In un processo di crescita e, ancora di più, nel caso dello sviluppo locale, è sempre importante, quando si fa un Piano per il lavoro, che ci sia un aumento delle conoscenze tacite e codificate (entrambe crescono con l’incremento dell’istruzione, della formazione e della professionalizzazione), una crescita delle infrastrutture fisiche e informatiche, un miglioramento della qualità della produzione e della qualità della vita. A cosa ci riferiamo? Uno dei punti cruciali dello sviluppo locale sono i beni collettivi per la competitività: beni e servizi riguardanti la qualità della produzione ma anche i servizi alle persone , alla qualità del sociale in cui le imprese operano.
Ora bisogna dire che se le misure relative ai beni collettivi di cui ogni sistema economico necessita non sono studiate e messe a punto appropriatamente, si buttano soldi dalla finestra, come spesso è capitato. A maggior ragione, di un buon piano per il lavoro, soprattutto noi sardi, abbiamo senz’altro bisogno. La realizzazione di beni collettivi è il principale obiettivo cui gli attori locali devono rivolgersi perché da quei beni e servizi dipende la caratteristica dello sviluppo di un territorio e la sua attrattività, in particolare se abbiamo esclusivamente vantaggi geografici e non di agglomerazione. A noi non deve interessare il dinamismo economico, bensì lo sviluppo locale che si qualifica per i valori e per il benessere complessivo degli abitanti di un territorio.
Elemento distintivo è la capacità dei soggetti locali di lavorare insieme per realizzare percorsi di sviluppo condivisi che mobilitano le risorse locali. Allora si pone un problema di coordinamento e di governance. Di coordinamento perché vanno messi insieme le istituzioni regionali e locali, i rappresentanti dei lavoratori e delle imprese; di governance (in questo caso un coordinamento orizzontale e un’ aggregazione per perseguire interessi comuni, per esempio progetti strategici in vari settori) perché l’accordo deve essere trovato fra tutti coloro che operano per le esigenze reali da soddisfare con i fondi messi a disposizione.

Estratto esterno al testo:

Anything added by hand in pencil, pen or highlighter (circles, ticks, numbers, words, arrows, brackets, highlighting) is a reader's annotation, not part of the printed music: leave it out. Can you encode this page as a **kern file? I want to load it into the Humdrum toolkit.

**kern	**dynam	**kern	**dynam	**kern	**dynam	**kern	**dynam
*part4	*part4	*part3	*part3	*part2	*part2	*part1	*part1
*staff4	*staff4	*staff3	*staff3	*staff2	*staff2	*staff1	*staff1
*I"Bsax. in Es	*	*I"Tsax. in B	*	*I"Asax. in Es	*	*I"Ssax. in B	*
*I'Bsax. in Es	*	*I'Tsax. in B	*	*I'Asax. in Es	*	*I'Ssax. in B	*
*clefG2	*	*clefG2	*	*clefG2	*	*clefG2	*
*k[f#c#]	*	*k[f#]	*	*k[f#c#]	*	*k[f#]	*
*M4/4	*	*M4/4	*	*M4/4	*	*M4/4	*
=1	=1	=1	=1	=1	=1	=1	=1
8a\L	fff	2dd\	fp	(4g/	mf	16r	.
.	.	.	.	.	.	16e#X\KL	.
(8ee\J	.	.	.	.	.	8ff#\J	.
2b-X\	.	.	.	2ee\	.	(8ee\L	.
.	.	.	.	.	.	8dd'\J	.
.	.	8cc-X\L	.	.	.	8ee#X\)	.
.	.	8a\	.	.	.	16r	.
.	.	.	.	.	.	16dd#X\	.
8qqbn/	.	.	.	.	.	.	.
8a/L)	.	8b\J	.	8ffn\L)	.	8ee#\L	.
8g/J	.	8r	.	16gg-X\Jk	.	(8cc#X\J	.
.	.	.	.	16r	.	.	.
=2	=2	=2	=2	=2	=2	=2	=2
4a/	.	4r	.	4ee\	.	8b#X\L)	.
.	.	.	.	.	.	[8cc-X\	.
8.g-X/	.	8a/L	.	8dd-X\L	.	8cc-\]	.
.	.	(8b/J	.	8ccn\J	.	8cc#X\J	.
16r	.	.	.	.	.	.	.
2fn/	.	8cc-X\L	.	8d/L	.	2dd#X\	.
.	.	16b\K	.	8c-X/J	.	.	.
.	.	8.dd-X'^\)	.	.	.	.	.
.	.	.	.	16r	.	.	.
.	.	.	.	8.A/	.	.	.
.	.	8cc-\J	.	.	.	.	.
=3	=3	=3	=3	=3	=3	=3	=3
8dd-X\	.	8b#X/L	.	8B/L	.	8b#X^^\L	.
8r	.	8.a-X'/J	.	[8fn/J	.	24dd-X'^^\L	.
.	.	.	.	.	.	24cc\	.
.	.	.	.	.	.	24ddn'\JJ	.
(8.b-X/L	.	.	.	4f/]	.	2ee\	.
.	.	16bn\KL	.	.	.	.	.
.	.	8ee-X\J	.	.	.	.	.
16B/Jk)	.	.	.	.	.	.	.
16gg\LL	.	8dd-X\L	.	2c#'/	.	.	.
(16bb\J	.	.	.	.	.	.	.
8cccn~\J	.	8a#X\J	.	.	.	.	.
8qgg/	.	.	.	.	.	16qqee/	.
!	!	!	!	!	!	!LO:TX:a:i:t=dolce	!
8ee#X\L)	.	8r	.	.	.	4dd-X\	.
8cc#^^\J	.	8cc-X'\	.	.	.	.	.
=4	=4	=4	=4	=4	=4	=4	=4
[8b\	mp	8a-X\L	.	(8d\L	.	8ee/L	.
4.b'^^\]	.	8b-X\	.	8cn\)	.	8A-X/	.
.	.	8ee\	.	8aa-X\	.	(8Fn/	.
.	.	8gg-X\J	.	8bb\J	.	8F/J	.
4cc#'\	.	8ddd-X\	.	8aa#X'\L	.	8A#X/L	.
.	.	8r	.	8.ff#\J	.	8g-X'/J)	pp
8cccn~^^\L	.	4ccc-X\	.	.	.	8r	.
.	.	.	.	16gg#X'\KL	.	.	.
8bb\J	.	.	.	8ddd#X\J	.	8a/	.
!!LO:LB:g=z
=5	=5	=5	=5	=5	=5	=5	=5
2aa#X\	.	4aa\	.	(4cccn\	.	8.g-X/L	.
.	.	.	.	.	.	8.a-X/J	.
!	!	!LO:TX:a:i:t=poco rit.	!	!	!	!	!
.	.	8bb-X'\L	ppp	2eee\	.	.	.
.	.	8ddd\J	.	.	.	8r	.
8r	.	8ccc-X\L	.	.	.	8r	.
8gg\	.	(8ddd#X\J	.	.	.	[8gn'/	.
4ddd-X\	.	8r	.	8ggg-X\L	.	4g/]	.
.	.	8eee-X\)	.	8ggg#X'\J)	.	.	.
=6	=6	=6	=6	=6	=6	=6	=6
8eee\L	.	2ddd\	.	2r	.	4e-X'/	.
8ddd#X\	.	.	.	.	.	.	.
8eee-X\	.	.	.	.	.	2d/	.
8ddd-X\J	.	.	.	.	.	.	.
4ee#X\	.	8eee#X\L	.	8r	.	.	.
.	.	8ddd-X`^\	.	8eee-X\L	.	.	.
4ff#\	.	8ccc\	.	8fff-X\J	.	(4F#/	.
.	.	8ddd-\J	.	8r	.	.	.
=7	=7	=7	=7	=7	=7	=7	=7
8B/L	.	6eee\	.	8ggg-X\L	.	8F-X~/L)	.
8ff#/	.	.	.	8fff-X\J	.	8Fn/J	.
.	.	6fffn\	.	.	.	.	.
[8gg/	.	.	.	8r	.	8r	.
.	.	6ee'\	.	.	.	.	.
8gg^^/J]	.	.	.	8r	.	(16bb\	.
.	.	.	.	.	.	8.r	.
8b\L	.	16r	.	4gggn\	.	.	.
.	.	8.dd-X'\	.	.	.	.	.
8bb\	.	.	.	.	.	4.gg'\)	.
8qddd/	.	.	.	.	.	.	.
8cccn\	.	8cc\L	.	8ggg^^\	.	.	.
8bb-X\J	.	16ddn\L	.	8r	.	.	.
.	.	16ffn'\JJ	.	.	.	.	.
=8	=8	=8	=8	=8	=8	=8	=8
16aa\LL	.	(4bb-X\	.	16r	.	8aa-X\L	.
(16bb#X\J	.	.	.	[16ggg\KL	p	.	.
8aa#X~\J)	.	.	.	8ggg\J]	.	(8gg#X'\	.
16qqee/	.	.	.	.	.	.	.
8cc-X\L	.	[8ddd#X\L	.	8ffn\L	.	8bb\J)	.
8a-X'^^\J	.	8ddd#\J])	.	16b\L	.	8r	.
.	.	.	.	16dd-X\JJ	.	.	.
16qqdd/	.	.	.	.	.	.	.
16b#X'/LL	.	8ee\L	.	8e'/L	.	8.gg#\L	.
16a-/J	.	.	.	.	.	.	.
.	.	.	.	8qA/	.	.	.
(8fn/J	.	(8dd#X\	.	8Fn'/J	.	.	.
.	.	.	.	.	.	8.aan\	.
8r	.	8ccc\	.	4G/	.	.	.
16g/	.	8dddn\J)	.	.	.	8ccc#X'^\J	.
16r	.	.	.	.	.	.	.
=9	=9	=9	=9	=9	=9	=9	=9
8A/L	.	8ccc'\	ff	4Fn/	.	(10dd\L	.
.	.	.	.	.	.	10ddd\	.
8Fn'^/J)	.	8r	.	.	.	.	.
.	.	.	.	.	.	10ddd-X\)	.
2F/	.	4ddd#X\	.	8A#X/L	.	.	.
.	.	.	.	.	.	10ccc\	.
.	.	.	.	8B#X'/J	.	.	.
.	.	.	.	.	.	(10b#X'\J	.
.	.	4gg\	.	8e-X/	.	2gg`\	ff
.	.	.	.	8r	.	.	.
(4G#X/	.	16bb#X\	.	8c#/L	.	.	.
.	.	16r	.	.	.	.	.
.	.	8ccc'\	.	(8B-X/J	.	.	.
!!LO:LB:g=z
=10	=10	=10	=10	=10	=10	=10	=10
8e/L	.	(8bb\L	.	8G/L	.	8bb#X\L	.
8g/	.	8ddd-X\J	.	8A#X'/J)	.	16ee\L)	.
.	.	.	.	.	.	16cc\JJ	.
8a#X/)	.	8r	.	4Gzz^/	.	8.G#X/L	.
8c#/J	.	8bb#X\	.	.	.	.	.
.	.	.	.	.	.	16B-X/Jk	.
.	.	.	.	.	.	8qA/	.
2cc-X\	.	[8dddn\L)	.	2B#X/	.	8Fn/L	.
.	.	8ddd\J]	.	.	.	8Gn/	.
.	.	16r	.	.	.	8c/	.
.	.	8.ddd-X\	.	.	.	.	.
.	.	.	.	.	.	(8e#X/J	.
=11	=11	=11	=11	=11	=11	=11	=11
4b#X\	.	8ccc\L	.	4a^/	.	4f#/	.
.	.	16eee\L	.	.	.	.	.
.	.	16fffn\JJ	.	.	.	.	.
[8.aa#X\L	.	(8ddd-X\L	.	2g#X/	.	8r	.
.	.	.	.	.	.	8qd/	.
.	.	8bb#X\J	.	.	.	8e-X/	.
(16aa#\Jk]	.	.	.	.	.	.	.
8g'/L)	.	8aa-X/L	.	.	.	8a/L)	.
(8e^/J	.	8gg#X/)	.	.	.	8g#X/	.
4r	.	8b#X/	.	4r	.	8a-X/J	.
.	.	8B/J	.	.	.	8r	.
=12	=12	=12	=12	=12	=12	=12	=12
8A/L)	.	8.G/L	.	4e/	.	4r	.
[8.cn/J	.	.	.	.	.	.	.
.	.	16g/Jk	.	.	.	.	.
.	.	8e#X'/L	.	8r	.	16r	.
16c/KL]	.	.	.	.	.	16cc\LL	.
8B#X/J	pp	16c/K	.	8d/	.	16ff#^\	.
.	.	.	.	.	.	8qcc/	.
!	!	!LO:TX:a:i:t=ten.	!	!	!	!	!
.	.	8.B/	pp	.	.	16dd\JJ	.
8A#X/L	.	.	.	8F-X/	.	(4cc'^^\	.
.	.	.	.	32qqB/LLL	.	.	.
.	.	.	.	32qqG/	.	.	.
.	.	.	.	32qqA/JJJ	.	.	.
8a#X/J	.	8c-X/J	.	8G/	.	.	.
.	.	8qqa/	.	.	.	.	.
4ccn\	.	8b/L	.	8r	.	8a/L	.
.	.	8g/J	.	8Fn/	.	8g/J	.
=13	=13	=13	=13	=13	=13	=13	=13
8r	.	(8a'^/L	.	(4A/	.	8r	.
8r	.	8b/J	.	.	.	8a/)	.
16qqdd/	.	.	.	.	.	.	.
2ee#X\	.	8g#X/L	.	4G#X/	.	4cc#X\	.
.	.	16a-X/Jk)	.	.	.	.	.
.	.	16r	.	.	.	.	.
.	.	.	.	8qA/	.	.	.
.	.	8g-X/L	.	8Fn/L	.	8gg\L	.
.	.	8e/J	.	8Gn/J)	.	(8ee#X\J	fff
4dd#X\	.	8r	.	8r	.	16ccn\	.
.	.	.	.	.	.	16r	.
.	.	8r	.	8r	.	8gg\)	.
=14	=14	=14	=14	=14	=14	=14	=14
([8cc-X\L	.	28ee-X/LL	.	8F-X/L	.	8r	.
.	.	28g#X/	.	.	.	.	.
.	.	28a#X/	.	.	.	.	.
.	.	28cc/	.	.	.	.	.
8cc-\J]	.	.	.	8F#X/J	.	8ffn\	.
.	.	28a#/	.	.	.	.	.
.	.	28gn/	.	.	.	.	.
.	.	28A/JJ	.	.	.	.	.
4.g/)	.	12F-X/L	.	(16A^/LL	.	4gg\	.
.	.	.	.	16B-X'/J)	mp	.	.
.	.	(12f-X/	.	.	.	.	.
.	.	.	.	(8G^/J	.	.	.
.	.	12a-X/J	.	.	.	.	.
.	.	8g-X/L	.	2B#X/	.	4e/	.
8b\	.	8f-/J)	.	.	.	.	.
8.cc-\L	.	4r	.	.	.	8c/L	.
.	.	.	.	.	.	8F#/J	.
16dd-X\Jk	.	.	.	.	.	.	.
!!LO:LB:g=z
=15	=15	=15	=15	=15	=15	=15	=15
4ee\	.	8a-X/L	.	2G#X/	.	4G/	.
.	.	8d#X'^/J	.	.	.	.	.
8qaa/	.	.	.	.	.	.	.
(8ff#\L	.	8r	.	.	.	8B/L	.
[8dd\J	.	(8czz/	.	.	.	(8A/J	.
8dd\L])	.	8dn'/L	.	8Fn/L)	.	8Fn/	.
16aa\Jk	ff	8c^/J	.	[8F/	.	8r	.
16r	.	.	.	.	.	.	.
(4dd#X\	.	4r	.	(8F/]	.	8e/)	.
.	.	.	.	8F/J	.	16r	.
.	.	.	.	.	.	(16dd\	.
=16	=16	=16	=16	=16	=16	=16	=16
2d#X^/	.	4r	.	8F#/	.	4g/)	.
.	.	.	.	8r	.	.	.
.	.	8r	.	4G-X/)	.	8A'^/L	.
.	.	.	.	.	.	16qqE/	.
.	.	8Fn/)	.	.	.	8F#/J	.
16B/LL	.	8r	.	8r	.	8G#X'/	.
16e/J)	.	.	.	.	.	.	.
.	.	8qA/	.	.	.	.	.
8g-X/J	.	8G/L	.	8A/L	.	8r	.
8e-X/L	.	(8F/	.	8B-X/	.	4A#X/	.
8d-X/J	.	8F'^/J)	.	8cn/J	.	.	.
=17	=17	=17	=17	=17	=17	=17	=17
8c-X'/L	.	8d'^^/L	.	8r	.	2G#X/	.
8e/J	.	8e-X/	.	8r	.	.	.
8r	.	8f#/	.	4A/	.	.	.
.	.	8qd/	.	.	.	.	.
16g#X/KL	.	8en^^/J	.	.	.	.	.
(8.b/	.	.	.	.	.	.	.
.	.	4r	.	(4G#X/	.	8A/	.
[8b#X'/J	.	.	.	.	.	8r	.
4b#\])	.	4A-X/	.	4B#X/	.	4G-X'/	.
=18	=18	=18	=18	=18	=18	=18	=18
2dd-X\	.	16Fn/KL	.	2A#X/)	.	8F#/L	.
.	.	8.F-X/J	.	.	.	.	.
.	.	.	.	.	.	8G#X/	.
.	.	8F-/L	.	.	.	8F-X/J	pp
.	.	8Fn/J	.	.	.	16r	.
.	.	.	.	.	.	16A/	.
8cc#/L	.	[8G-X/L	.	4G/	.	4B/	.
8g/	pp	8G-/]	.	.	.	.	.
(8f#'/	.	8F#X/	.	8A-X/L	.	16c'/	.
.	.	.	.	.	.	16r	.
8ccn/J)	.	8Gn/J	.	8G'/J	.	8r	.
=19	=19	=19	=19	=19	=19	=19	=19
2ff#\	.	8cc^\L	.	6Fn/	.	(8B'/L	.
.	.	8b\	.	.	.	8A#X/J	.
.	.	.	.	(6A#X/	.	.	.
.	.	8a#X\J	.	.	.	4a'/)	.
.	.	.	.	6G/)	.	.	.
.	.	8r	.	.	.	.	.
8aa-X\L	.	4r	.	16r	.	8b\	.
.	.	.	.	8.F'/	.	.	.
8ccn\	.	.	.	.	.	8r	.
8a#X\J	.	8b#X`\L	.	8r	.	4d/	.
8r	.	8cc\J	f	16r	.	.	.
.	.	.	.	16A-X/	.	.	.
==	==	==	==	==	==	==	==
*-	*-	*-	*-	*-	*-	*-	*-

Concretamente, cosa si può fare? Il cuore dei beni collettivi è quello di interpretare i bisogni di tutti e costruire risposte condivise. Perché tutti hanno interesse, direttamente e indirettamente, alla costruzione di quei beni.
Come esempio, possiamo indicare i settori del turismo, dell’ agricoltura, delle bonifiche, dell’edilizia scolastica, del recupero dei piani forestali e dell’ambiente. In tutti questi casi ci deve essere una governance cooperativa fra diversi soggetti che realizzano beni collettivi. Il sindacato, eventualmente e auspicabilmente, può farsi promotore di progetti che possono dare vita ( grazie a processi di formazione-tirocinio remunerati) a piccole imprese o a dipendenti specializzati in settori in cui mancano elevate competenze come nei Parchi (si pensi all’Asinara), nelle Aree marine protette, nei lavori di penetrazione agraria o di rimboschimento, nella chimica dell’ambiente, nei servizi per la qualità delle nostre esistenze.
Le esperienze dei Piani per il lavoro precedenti sono state deludenti anche per le responsabilità dell’amministrazione pubblica e non hanno avuto alcun risultato sul processo di sviluppo regionale. Ciò che si chiede oggi alla CGIL, dopo aver strappato meritoriamente 100 milioni alla Giunta Regionale, è un piano che non si limiti ad appagare meri interessi di categoria, ma dia un contributo allo sviluppo regionale , contemporaneamente alla giusta soddisfazione di esigenze primarie dei lavoratori. E’ ambizioso, però, si può e si deve fare.